DATA TO EXAMINE Start Marker

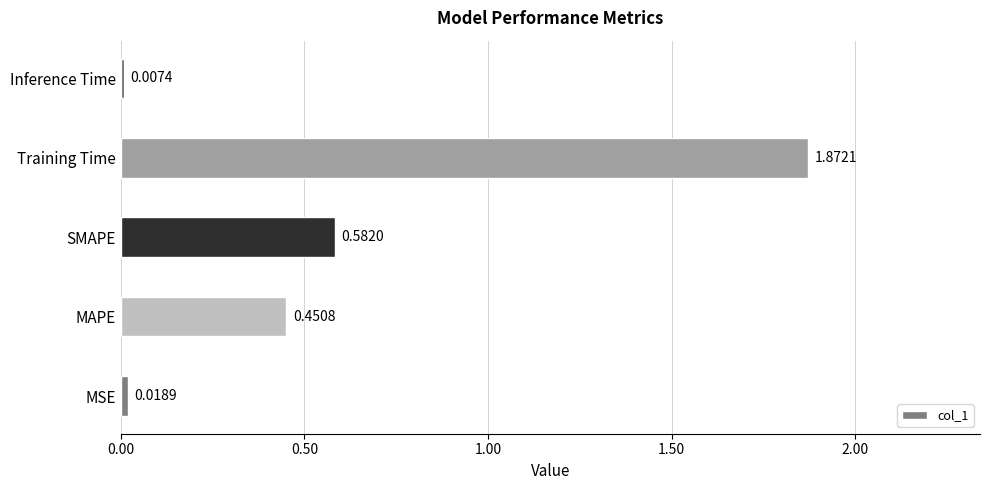

List the labels in order of value, smallest first.

Inference Time, MSE, MAPE, SMAPE, Training Time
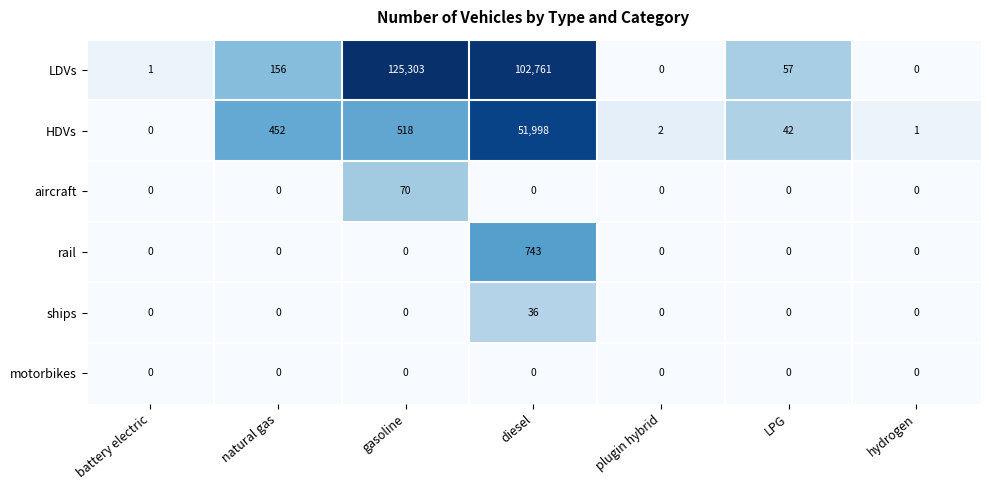

What is the total value across all series at gasoline?

125891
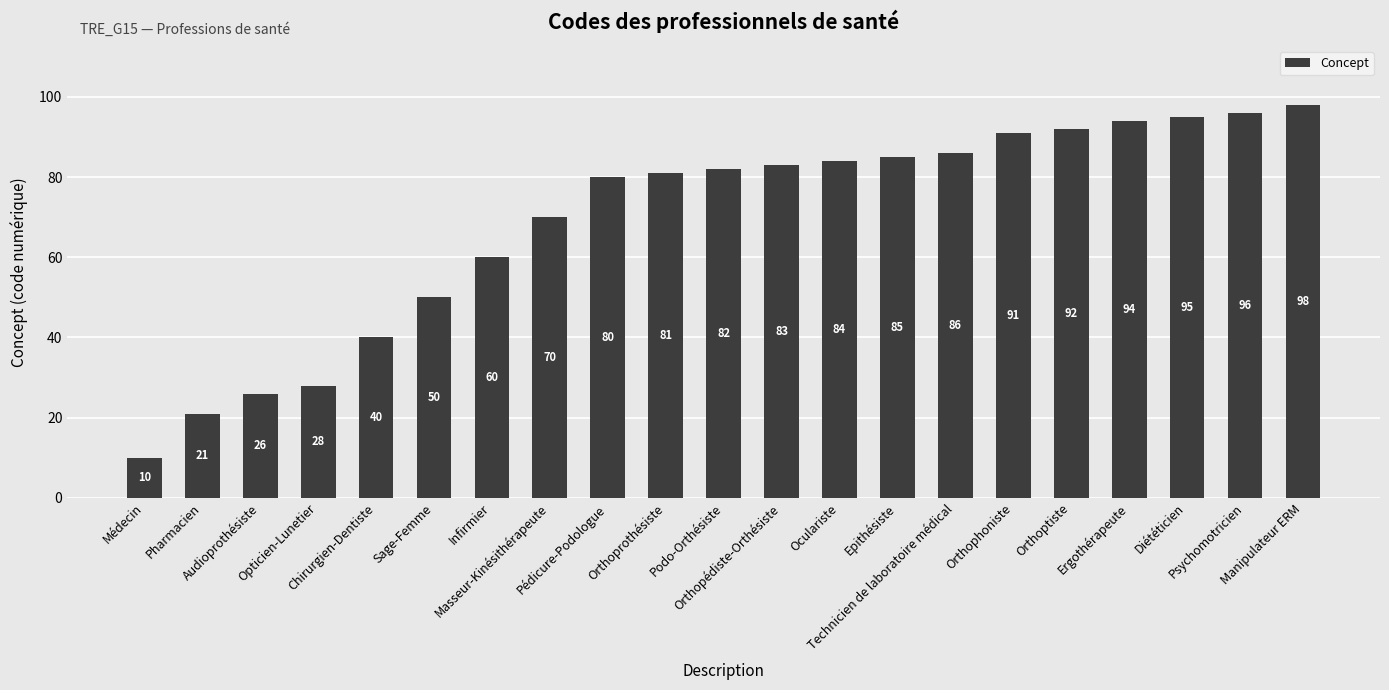

Which label corresponds to the smallest value in the chart?

Médecin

DATA TO EXAMINE End Marker

EXERCISE: Copy every line of the records above word for word, leaving out the pictures.

WRITTEN RESPONSE:
List the labels in order of value, smallest first.

Inference Time, MSE, MAPE, SMAPE, Training Time

What is the total value across all series at gasoline?

125891

Which label corresponds to the smallest value in the chart?

Médecin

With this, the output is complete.